Scientists tell us that between 70 to 80 per cent of flowering plant species worldwide depend on pollinators, especially wild bees, and they estimate that one in three mouthfuls of food depend on these pollination services. However, unlike honeybees, who have their loyal beekeepers, there is limited information on the population and health status of wild native bees.

Despite the importance of wild bees, even what little we know is poorly and/or unevenly represented in today’s largely out-of-date school curriculum. If we knew more about these fascinating creatures and the important roles, they play in pollinating food crops and native plants, would we do a better job of protecting them?

In a new partnership, Friends of the Earth and Green Teacher have taken on the task of educating teachers and students (and their parents) about the importance of wild native bees. Interest in “saving the bees” was kicked into high gear in Canada in 2014 with reports of massive bee kills from exposure to neonicotinoid pesticides. We wondered, are the education systems across Canada part of the effort to save the bees? We conducted a review of science curriculum in each province and territory. The results were not promising.

First, how dated are science curricula for the youngest, most impressionable students? Very. Three provinces have mandatory science curricula for elementary schools that are over 20 years old: Alberta’s K–6 guidelines were published in 1996, Manitoba’s K–4 in 1999 and Grades 5 to 8 in 2000, and New Brunswick’s K–2 in 2002. Four jurisdictions published their science curricula over 10 years ago, including the Northwest Territories in 2004, Ontario in 2007, Québec in 2009, and Saskatchewan in 2011.

So, what about high school curricula? It didn’t fare much better. We assessed high school curricula using 2017 as the benchmark based on data reported in Germany and then Costa Rica suggesting a state of catastrophic insect population collapse (now commonly called the “insect apocalypse”). Causes include, but are not limited to, habitat loss, chronic exposure to pesticides through modern industrialized agriculture, and climate change, all important stressors on wild native bees.

Newfoundland updated its biology curriculum in 2020. All other jurisdictions had curricula created prior to 2017. Ontario and New Brunswick were the most dated at 2008. (Nunavut’s curriculum was not accessible online, and British Columbia is in the process of updating its elementary and high-school curricula, which are also used by the Yukon with minor changes.)

The broad take-away is that any teaching about the significance of insect decline, including bees, depends on individual, dedicated teachers and would not be universally taught.

Québec is the most progressive province in addressing bee-toxic pesticides, and yet this leadership is not reflected in its curriculum guidelines. Montréal is the first city in North America to ban the sale of more than 100 pesticides products for domestic use, including for gardens and yards. This, too, should be reflected in what students learn about protecting wildlife, such as safeguarding Québec’s 365 wild native bees.

In 2021, UNESCO declared environmental education must be a core curriculum component worldwide by 2025. In the lead-up to The Berlin Declaration on Education for Sustainable Development, UNESCO published a survey of curriculum frameworks in close to 50 countries and reported that only 19 per cent speak of biodiversity. We used this finding as the final benchmark for our review of Canadian science curricula.

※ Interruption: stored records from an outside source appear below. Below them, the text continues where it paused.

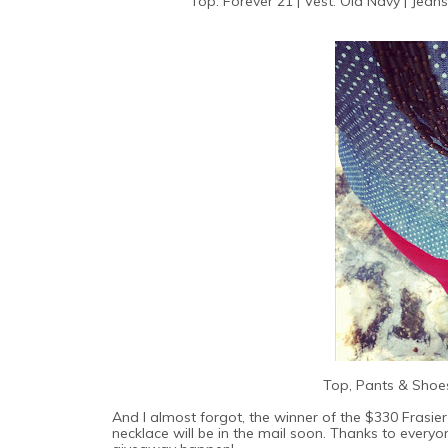
Top: Forever 21 | Vest: Old Navy | Jeans
Top, Pants & Shoes
And I almost forgot, the winner of the $330 Frasier
necklace will be in the mail soon. Thanks to ever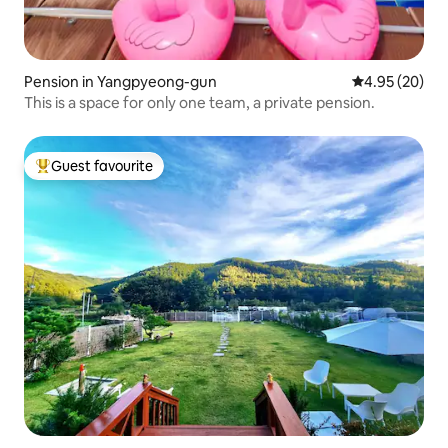
Pension in Yangpyeong-gun
4.95 out of 5 
4.95 (20)
This is a space for only one team, a private pension.
Guest favourite
Top guest favourite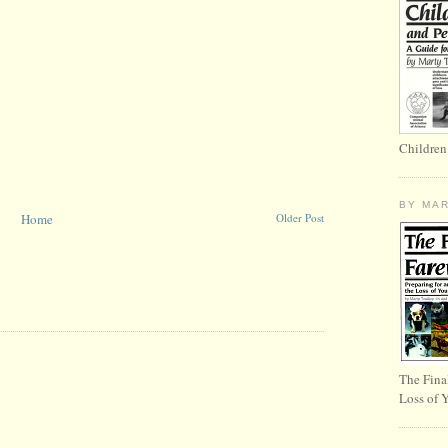
Children
BY MA
Home
Older Post
The Fina
Loss of 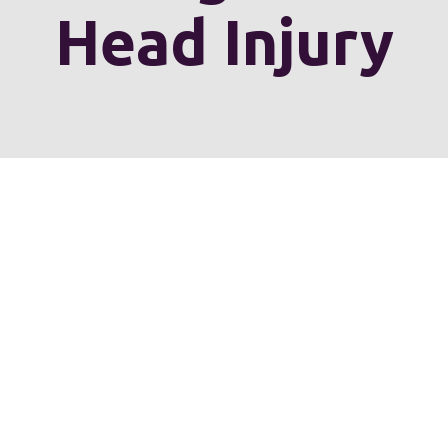
Head Injury
erve personal injury cli
Chesterfield County, H
he entire Commonwealth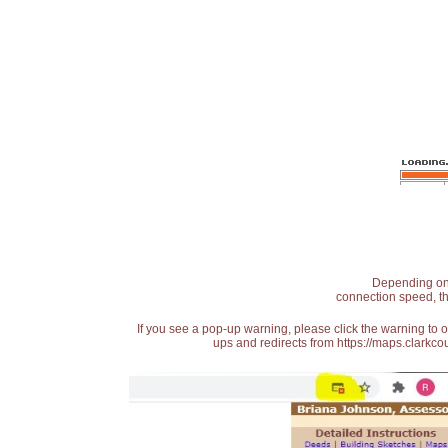
Depending on t
connection speed, th
If you see a pop-up warning, please click the warning to 
ups and redirects from https://maps.clarkcou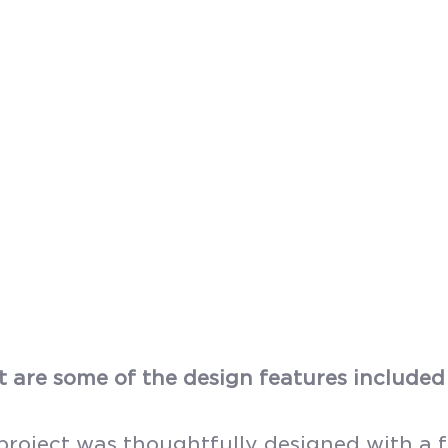
 are some of the design features included 
project was thoughtfully designed with a f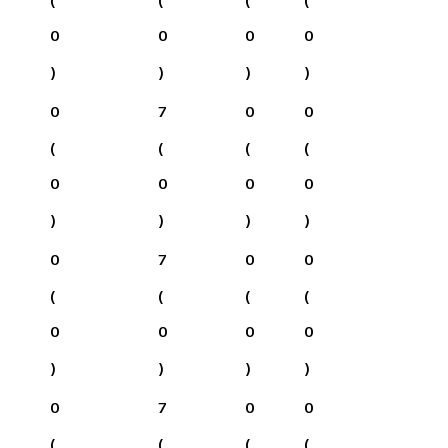
0
0
0
0
)
)
)
)
0
7
0
0
(
(
(
(
0
0
0
0
)
)
)
)
0
7
0
0
(
(
(
(
0
0
0
0
)
)
)
)
0
7
0
0
(
(
(
(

In the 12 Canadian jurisdictions we were able to assess, all provinces and territories mention biodiversity in some fashion for high schools — good news, at last.

Science education is key to understanding important facets of biodiversity, such as the role of insects and, in particular, wild native bees. As academics like Stephen Kellert and David Sobel have written, it is especially important for middle-school students and adolescents to have direct experiences with nature, preferably in their local “patches.” Fortunately, learning about wild native bees and other pollinators lends itself well to local, place-based learning and inquiry-based methods that are gaining traction across faculties of education and, by extension, many schools. These pedagogical approaches are rich in hands-on, real-world experiences such as cultivating pollinator-friendly plants, which can be done at various scales and locations.

Based on our survey of Canada-wide curricula, we are very concerned that teaching about bees is at the discretion of dedicated teachers only, at least in Canada. Revised and updated curriculum guidelines could incorporate important scientific findings into the way young people learn about insects and their value. Education can convert the fear of bees and other pollinators to appreciation and protection.

To save the bees, all people, young and older, need to learn about the links between healthy populations of wild native bees and healthy crops and native plants.